Een directeur van een familiebedrijf probeert via een enquêteprocedure door een speciaal daartoe opgerichte personeelsvertegenwoordiging (pvt) zijn dreigende ontslag te voorkomen. De ondernemingskamer wijst dit af.
Binnen een familiebedrijf ontstaat een twist tussen de vader, die aandeelhouders is van de onderneming, en de zoon, die de directeur is. Ze verschillen van inzicht over de bedrijfsvoering. De zoon meldt zich vervolgens ziek. De vader stelt daarop een interim-bedrijfsleider aan en gaat ook zelf weer fulltime in de onderneming werken. Er wordt een ontslagprocedure gestart om de zoon te ontslaan. Tijdens een personeelsbijeenkomst waarbij de zoon en vier personeelsleden aanwezig zijn, is besloten een pvt in te stellen. Tevens sluit de zoon als directeur met de pvt een overeenkomst waarbij de bevoegdheid tot het uitoefenen van het enquêterecht wordt toegekend.
Daarop start de pvt een enquêteprocedure.
Ondernemingskamer
De pvt heeft onvoldoende aannemelijk gemaakt dat de gang van zaken met betrekking tot het verzoek tot ontbinding van de arbeidsovereenkomst met de zoon op zichzelf gegronde redenen vormt voor twijfel aan een juist beleid. Het mag zo zijn dat met het vertrek van de zoon als bestuurder van de onderneming nuttige kennis verloren gaat, maar dit is inherent aan het vertrek van een bestuurder. De vrees voor stuurloosheid is gelet op de aanstelling van een interim-bestuurder en de terugkeer van de vader in de bedrijfsleiding onterecht. Daarmee is, voorlopig, voorzien in het bestuur en de dagelijkse leiding van de onderneming. Er zijn geen feiten en omstandigheden aangevoerd of gebleken die de vrees wettigen dat werknemers die essentieel zijn voor een goede gang van zaken in de onderneming, haar de rug toekeren.
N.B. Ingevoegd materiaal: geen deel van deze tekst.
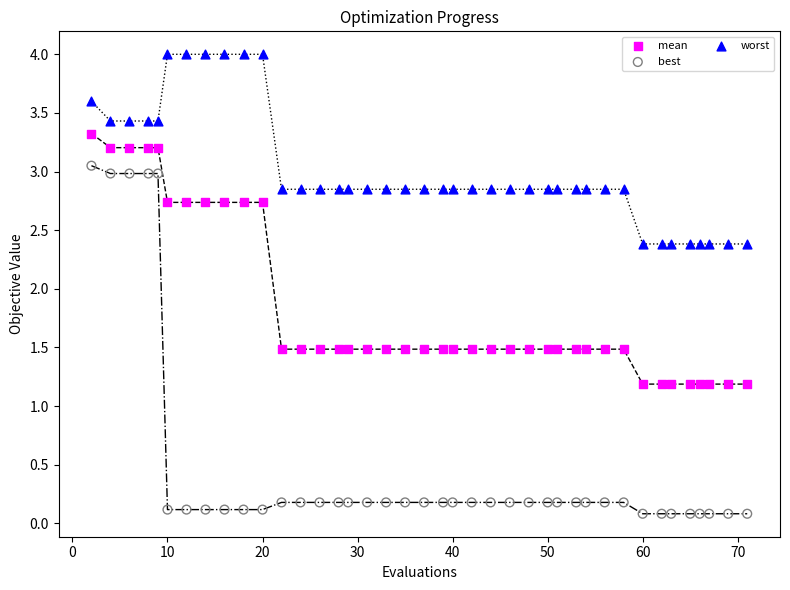

Across all data points, what is the range of X values (max minus min)?

69.0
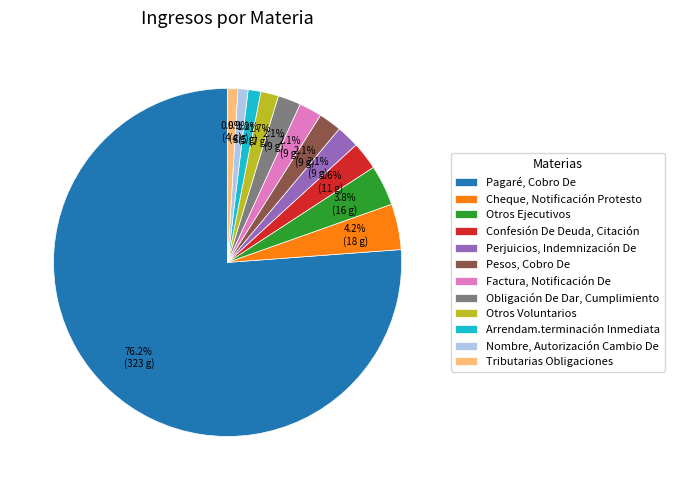

How many segments does this pie chart have?

12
Ook is onvoldoende concreet toegelicht dat onrust onder het personeel is ontstaan in die mate dat gegronde twijfel aan een juist beleid gerechtvaardigd is. De enkele omstandigheid dat een pvt een enquêteverzoek bij de OK indient is daarvoor onvoldoende. De rechter neemt daarbij mede in aanmerking dat de pvt is ingesteld toen het conflict al tot een uitbarsting was gekomen en dat slechts een klein gedeelte van het personeel op de uitnodiging voor de bijeenkomst is ingegaan en de leden van de pvt heeft verkozen.
Al met al heeft de pvt onvoldoende aannemelijk gemaakt dat zich zodanige omstandigheden hebben voorgedaan dat dit gegronde redenen voor twijfel aan een juist beleid oplevert.
Commentaar
Dit is de zesde beschikking in een enquêteprocedure die door een or of pvt is gestart,. In alle gevallen is deze extra bevoegdheid toegekend door de bestuurder op het moment dat er een conflict was ontstaan, waarbij hij ontslagen dreigde te worden. Dit is de eerste keer dat de rechter het verzoek afwijst. In eerdere zaken waren de partijen het er mee eens dat de rechter een oplossing in de ontstane patstelling moest creëren. Daar was in deze zaak geen sprake van. De onderneming was niet stuurloos. Er was alleen een wisseling van de wacht doorgevoerd aan de top. Wil een pvt in een dergelijke situatie succes hebben met een enquêteverzoek, dan moet zij aannemelijk maken dat het belang van de onderneming vergt dat er wordt ingegrepen. Dat belang is niet gelijk aan het belang van de bestuurder die ontslagen dreigt te worden.